Il ritorno di D’Alema agita il Pd riformista. Tutti contro l’ex premier

Massimo D’Alema ha fatto il miracolo. È riuscito a mettersi tutti contro. Non è certo la prima volta che gli capita, s’intende. Ma questa ultima uscita con cui ha annunciato il suo soddisfatto ritorno al Pd in quanto ormai partito immunizzato dalla malattia del «renzismo» ha urtato i democratici nel loro insieme: tutti, ma proprio tutti si sono arrabbiati, da Fassino a Fassina, da Cuperlo alla Serracchiani, da Marcucci a Sensi, da Alfieri a Guerini, da Delrio al - finalmente - segretario del partito Enrico Letta il quale, sia pure dopo un giorno e mezzo di tentennamento, è uscito con un comunicato molto netto nei confronti di baffino di ferro: «Nessuna malattia, prego». Come dire: se rientri, siamo noi a farti un piacere, non il contrario.

## Voci fornite
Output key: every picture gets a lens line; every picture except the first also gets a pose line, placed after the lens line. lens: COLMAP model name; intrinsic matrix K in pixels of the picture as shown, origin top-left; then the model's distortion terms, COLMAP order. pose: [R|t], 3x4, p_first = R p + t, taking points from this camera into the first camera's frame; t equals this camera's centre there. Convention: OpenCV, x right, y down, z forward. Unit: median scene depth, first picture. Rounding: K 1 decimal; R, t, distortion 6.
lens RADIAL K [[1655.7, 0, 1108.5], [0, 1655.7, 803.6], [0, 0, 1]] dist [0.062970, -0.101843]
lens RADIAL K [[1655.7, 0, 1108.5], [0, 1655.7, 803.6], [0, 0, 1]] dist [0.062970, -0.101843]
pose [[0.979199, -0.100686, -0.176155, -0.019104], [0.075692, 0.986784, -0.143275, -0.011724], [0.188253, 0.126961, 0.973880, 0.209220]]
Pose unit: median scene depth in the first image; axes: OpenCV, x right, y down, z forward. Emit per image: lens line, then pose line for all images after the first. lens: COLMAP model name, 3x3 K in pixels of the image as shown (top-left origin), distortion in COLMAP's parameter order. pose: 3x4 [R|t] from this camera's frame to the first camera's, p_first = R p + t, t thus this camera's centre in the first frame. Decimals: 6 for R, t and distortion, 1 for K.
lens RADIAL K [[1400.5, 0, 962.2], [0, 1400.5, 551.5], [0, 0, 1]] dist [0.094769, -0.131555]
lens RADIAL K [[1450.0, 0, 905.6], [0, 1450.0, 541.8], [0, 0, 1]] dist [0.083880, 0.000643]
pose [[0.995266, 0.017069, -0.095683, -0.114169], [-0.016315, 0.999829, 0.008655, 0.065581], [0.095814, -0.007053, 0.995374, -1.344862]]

## Compiti da svolgere
- A) Quale frase di Enrico Letta riporta l'articolo su D'Alema?
- B) Elenca tutte le coppie di persone che l'articolo su D'Alema accosta con la formula «da ... a ...».
- C) Prosegui l'articolo su D'Alema a partire dalla sua ultima frase.
Le voci sono materiale a sé, distinto dall'articolo su D'Alema.

## Risposte per voce
- A) «Nessuna malattia, prego».

- B)
- Fassino e Fassina
- Cuperlo e Serracchiani
- Marcucci e Sensi
- Alfieri e Guerini
- Delrio ed Enrico Letta

- C)
In realtà, Letta sta lavorando sin dall’inizio al ritorno dei diessini che se ne andarono dal Pd nel gennaio 2017 dopo aver brindato alla sconfitta del loro stesso partito al referendum costituzionale promosso da Matteo Renzi. L’obiettivo di D’Alema, Bersani, Speranza e altri era di conquistare «intere praterie di elettorato di sinistra» scontento per la deriva moderata dall’odiatissimo Renzi (il portatore del virus, appunto).

In realtà la loro creatura politica ha più volte cambiato nome ma sempre raggranellando pochissimi voti, altro che praterie: qualche ciuffo d’erba al più. Tant’è che alle elezioni i capi di quella sinistra-sinistra bersanianamente definita «La Ditta» sono stati quasi tutti bocciati alle elezioni rimanendo tristemente fuori dei portoni di Montecitorio e di Palazzo Madama. Dimenticando questo trascurabile particolare, ossia il completo fallimento dell’operazione politica, con la consueta sicurezza di sé D’Alema ha annunciato che presto ci sarà la ricomposizione di «Articolo 1» con il Pd, neanche fosse l’incontro a Teano tra Garibaldi e Vittorio Emanuele.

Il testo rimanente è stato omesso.